Cronaca

Cataldo Motta ora è sul tetto del palazzo di giustizia

E' ufficiale: Motta è il nuovo procuratore-capo della Repubblica a Lecce dopo il pronunciamento del plenum del consiglio superiore della magistratura. Dopo otto anni sostituisce Rosario Colonna

Mancava solo l'ufficializzazione, ormai era questione di una pura formalità. Da ieri pomeriggio è certo: Cataldo Motta è il nuovo procuratore-capo della Repubblica a Lecce dopo il pronunciamento del plenum del consiglio superiore della magistratura che ha confermato all'unanimità l'orientamento, ratificato definitivamente. La designazione all'unanimità in apr5ile da parte della quinta commissione dell'organo di autogoverno dei giudici, presieduta dalla dottoressa Maccora, lasciava poco spazio a eventuali sorprese. Subentrerà a Rosario Colonna, il quale ha ricoperto l'incarico per otto anni, tempo massimo previsto dalle nuove norme, oltre il quale è necessario l'avvicendamento. La commissione ha ritenuto l'attuale procuratore aggiunto della Repubblica e sostituto procuratore della Dia di Lecce, il candidato più idoneo a ricoprire l'illustre incarico, scegliendo tra una rosa di diverse decine di nomi.
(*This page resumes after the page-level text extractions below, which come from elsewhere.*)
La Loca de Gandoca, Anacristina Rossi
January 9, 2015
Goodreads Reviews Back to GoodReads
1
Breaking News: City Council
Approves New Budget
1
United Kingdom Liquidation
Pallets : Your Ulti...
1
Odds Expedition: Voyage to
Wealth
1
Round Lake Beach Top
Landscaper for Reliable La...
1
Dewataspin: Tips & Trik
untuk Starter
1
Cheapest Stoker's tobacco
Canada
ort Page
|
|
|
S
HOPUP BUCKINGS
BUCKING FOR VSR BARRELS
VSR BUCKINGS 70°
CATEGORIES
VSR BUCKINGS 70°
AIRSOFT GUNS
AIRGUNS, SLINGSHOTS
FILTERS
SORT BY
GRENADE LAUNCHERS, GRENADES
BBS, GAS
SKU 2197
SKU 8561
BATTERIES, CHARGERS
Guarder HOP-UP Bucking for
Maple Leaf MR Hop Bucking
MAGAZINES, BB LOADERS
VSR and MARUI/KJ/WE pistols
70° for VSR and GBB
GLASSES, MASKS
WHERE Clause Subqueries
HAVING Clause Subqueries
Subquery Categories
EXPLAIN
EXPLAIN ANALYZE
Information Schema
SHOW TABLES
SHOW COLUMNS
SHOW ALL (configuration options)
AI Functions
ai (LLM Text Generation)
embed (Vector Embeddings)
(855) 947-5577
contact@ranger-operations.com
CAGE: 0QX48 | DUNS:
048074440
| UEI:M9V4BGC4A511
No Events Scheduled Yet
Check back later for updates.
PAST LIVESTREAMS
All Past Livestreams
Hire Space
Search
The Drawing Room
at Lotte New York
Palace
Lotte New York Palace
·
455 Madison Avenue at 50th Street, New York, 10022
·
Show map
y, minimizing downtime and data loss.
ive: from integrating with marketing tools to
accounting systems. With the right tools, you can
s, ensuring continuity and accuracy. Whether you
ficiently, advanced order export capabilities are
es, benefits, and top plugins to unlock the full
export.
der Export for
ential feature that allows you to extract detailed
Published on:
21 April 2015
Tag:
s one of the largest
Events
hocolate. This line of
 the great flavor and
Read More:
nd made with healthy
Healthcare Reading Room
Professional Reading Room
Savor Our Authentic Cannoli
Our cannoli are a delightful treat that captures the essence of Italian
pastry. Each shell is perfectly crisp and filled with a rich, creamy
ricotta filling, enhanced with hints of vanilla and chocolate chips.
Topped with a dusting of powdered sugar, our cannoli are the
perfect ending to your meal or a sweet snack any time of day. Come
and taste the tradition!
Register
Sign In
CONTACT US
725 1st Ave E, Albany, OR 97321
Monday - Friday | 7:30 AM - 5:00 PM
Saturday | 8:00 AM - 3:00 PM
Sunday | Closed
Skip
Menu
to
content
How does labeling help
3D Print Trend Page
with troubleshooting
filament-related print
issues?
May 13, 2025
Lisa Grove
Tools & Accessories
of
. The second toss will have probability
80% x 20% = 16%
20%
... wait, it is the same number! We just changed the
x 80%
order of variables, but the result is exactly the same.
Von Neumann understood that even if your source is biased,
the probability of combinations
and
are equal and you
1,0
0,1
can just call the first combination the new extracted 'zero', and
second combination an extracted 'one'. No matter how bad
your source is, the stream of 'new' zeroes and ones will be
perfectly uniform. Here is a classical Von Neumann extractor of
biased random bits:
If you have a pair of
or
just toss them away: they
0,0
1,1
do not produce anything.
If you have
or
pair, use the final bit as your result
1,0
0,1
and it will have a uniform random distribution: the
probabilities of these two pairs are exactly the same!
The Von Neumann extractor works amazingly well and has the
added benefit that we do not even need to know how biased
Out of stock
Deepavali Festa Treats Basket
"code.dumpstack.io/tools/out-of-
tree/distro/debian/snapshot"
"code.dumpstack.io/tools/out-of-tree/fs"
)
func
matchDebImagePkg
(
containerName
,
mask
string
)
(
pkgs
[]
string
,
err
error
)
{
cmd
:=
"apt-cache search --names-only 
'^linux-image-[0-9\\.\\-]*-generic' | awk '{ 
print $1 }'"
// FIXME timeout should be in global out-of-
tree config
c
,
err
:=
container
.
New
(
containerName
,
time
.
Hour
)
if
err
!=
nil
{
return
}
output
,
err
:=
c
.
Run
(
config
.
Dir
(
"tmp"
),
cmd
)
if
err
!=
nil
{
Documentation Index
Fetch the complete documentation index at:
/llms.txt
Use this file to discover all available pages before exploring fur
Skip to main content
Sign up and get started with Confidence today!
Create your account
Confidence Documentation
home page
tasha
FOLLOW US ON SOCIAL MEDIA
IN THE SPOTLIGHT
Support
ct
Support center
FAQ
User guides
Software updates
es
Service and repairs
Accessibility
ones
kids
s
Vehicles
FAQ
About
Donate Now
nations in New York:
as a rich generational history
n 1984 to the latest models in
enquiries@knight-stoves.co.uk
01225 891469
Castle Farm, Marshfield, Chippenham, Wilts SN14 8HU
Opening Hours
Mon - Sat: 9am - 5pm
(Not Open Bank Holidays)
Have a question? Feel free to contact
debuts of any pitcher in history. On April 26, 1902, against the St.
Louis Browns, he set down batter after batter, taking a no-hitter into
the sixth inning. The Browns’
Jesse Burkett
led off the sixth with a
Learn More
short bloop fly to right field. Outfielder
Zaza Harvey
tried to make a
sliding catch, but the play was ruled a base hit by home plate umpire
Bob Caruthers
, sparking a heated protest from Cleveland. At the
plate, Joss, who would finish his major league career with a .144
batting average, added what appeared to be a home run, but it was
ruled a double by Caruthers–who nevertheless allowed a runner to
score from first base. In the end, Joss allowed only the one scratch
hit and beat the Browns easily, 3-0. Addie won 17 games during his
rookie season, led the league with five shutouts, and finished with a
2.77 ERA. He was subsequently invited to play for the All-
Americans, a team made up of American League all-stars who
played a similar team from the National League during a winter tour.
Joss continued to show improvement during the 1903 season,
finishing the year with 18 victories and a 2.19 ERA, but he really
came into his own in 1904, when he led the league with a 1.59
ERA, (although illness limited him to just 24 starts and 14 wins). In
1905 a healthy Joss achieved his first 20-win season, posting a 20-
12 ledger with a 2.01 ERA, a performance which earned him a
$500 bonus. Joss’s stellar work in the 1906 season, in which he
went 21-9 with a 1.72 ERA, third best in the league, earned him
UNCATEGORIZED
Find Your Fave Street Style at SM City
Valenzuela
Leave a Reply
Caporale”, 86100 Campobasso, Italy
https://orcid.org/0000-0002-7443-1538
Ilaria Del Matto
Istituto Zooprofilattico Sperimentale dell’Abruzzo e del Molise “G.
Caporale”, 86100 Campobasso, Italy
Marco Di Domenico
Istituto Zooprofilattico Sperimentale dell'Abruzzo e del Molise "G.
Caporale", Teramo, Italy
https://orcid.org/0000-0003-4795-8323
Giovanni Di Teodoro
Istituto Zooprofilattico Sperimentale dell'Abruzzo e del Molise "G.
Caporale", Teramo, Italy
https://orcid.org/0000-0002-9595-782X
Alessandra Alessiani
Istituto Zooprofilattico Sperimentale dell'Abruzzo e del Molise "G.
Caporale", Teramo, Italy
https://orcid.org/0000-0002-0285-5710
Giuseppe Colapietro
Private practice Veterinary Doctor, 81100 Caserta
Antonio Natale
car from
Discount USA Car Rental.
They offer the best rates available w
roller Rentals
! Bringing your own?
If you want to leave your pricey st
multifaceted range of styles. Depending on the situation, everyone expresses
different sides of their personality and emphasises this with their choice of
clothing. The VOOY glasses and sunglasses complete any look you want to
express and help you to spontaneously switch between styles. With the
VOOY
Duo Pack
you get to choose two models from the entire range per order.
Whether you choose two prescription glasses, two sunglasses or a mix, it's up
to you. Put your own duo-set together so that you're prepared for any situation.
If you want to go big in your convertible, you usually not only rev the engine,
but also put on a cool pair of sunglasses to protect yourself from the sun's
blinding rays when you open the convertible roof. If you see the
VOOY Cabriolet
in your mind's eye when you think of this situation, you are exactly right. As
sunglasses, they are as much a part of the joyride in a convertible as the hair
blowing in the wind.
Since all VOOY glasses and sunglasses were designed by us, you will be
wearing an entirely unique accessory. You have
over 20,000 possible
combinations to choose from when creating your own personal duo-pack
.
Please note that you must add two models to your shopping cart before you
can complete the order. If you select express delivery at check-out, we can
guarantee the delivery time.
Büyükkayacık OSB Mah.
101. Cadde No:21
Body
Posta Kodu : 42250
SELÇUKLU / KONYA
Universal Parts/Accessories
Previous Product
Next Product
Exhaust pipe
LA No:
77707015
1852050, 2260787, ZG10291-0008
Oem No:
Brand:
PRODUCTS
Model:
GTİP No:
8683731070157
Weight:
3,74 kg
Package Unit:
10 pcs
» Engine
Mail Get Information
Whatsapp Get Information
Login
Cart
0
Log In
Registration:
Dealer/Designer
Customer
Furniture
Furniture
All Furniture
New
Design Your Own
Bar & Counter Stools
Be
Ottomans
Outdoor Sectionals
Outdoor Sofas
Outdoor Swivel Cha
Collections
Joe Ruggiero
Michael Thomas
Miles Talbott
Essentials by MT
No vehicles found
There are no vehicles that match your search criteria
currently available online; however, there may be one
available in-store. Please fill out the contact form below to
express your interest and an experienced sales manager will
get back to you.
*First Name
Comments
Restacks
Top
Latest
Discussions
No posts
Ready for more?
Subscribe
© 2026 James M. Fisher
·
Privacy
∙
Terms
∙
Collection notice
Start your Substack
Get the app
Cataldo Motta, in giornata a Roma per un impegno di lavoro, ha espresso la propria soddisfazione per il nuovo delicato compito. Da più di vent'anni in trincea nella lotta contro il crimine organizzato, è stato tra i maggiori artefici nella delicata operazione di smantellamento della Sacra Corona Unita, incenerita da una raffica di operazioni. I tempi tecnici per la successione non sono stati perfezionati. Si attende il mese di settembre. Protagonista dei due maxi-processi contro la Scu, nelle vesti di pubblico ministero, Motta ha sempre lottato per far riconoscere dalla magistratura la consorteria criminale pugliese tratteggiata alla stregua di un'associazione mafiosa e si è servito nella sua battaglia delle dichiarazioni dei tanti boss che hanno deciso nel tempo di saltare il fosso ingigantendo la schiera dei collaboratori di giustizia. In mattinata la notizia si è diffusa rapidamente nei corridoi del tribunale di viale De Pietro. "Era una decisione che attendevamo e accolta con grande soddisfazione", ha dichiarato il procuratore aggiunto Ennio Cillo.